FIG. 1 is a perspective view of a thick film hybrid integrated circuit according to an embodiment of the present invention viewed from the front side.

FIG. 2 is a perspective view of FIG. 1 viewed from the back surface side.

FIG. 3 is a side view of the above embodiment.

FIG. 4 is a perspective view of a conventional thick film hybrid integrated circuit as viewed from the front side.

FIG. 5 is a perspective view of FIG. 4 viewed from the back side.

FIG. 6 is a side view of the above conventional example.

FIG. 7 is a side view showing an enlarged main part of the embodiment of FIG.

FIG. 8 is a perspective view of a thick film hybrid integrated circuit according to another embodiment of the present invention viewed from the back surface side.

[Explanation of symbols]

 1 Substrate 2a, 2b Land 3a, 3b, 3c Electronic component 4a, 4b Thick film conductor 5 Adhesive 6 Heat sink

Claims (2)

[Claims] 1. An insulating substrate, a conductor circuit formed on a front surface of the substrate, an electronic component mounted on the conductor circuit, and a heat dissipation plate bonded to almost the entire back surface of the substrate via an adhesive.
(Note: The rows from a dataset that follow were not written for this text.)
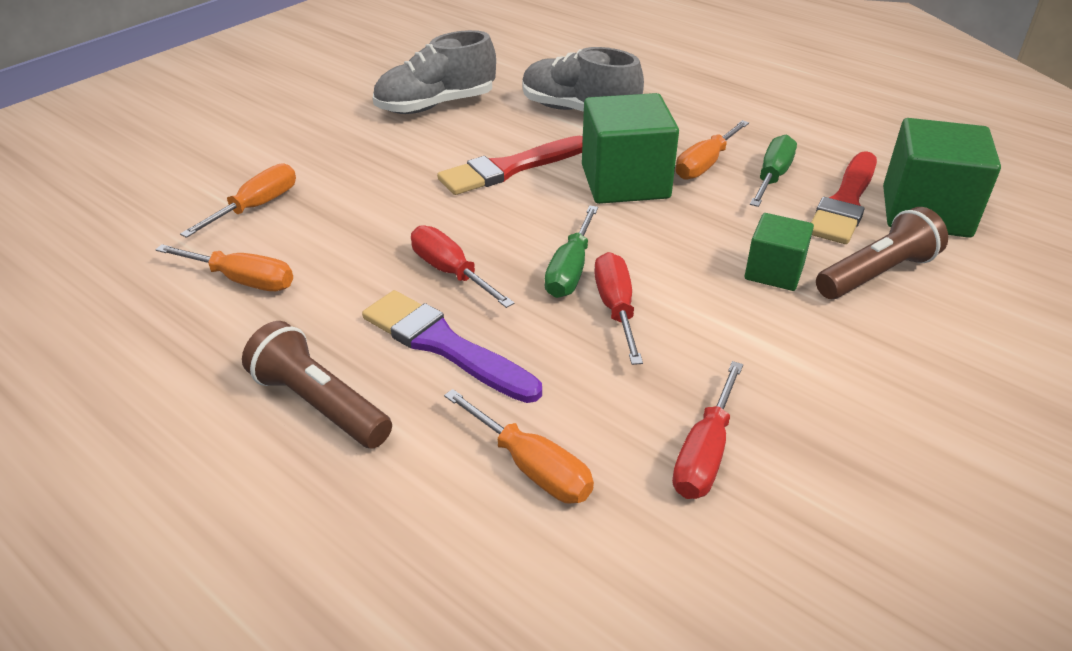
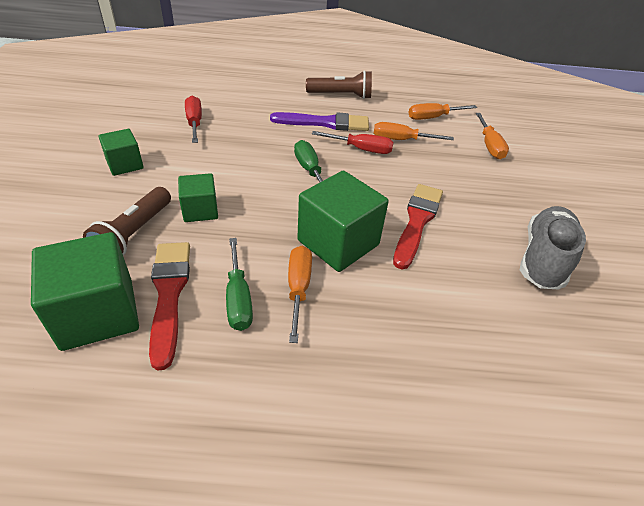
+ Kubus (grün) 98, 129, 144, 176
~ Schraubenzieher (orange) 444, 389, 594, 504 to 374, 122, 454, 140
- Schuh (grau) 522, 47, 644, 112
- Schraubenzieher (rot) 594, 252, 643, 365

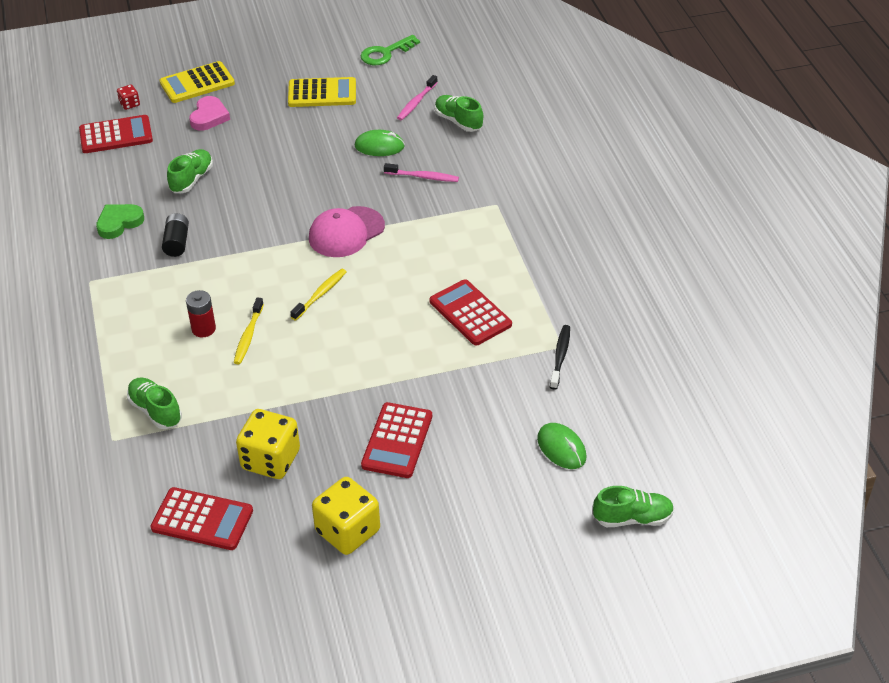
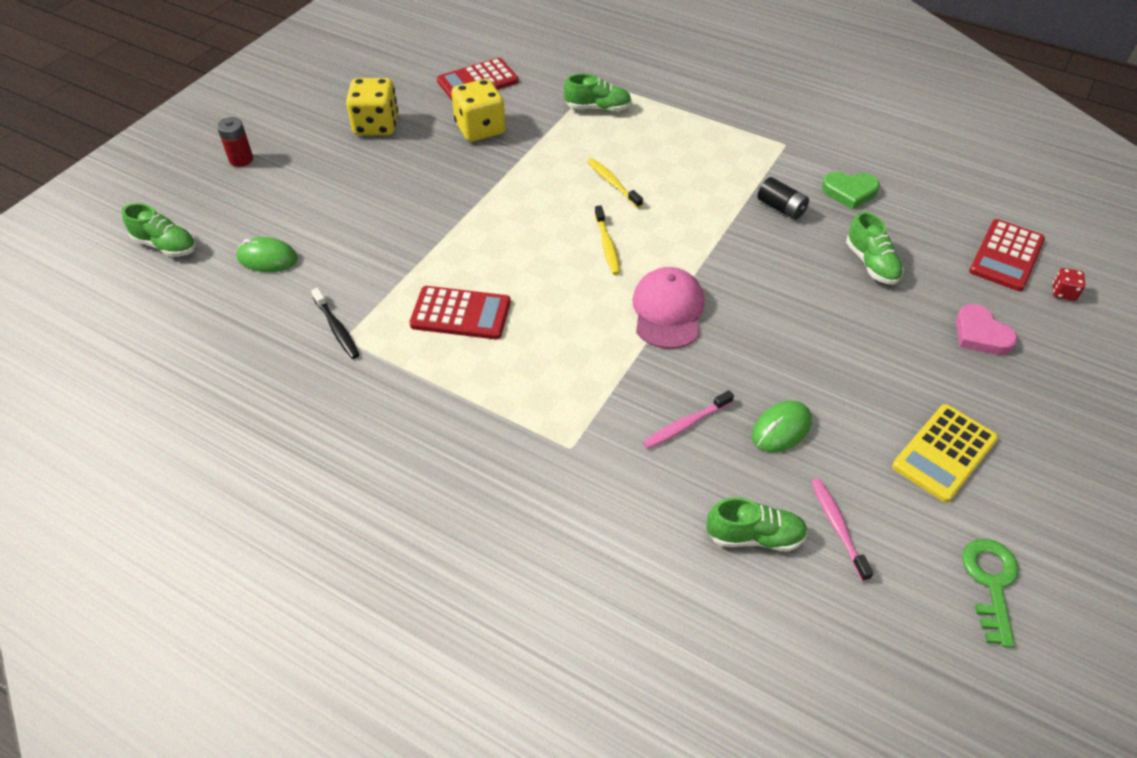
~ Schuh (grün) 593, 486, 674, 527 = 122, 203, 196, 257 105 degrees counterclockwise
~ Batterie (rot) 186, 290, 216, 337 to 217, 117, 253, 167
~ Herz (grün) 96, 204, 144, 239 = 822, 172, 880, 210 90 degrees clockwise
- Taschenrechner (gelb) 160, 61, 235, 103
- Taschenrechner (rot) 361, 402, 432, 478

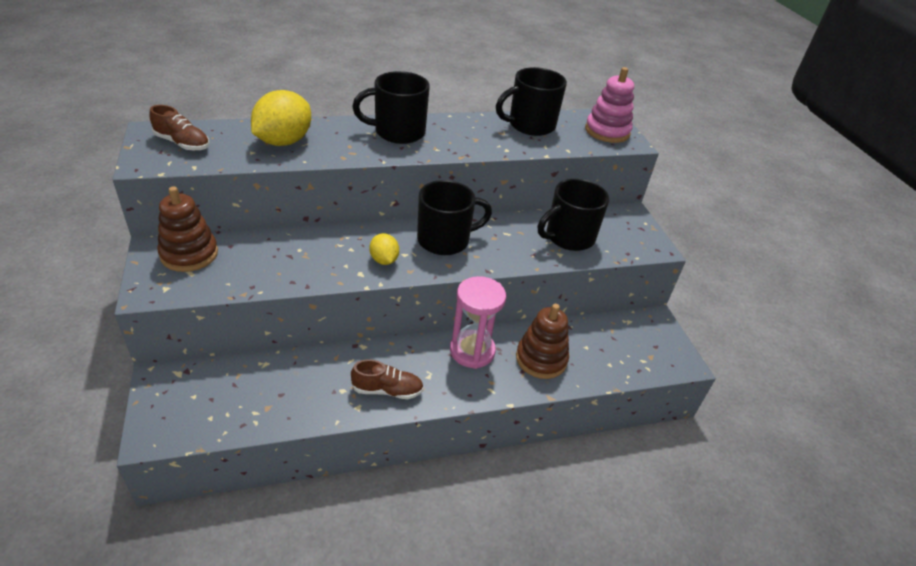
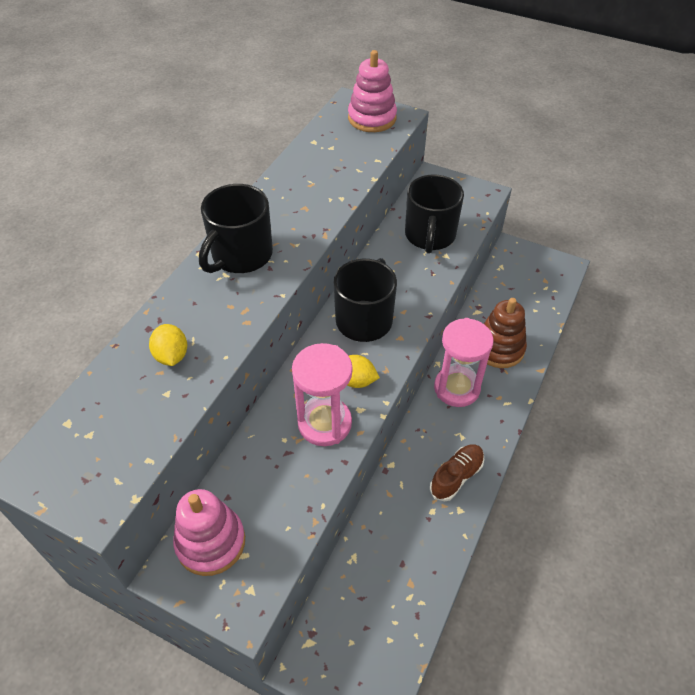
~ Zitrone (gelb) 251, 90, 311, 146 = 149, 324, 187, 366 x0.54
~ Stapelspielzeug (braun) 157, 186, 218, 272 to Stapelspielzeug (rosa) 173, 489, 245, 576
+ Sanduhr (rosa) 292, 343, 352, 446
- Schuh (braun) 149, 105, 209, 151
- Tasse (schwarz) 496, 67, 567, 136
A thick film hybrid integrated circuit comprising a plurality of projecting thick film conductors formed between the heat sink and the substrate over substantially the entire back surface of the substrate. 2. The thick film hybrid integrated circuit according to claim 1, wherein the thick film conductor for heat dissipation is formed in a plurality of pieces so as to increase the overall surface area.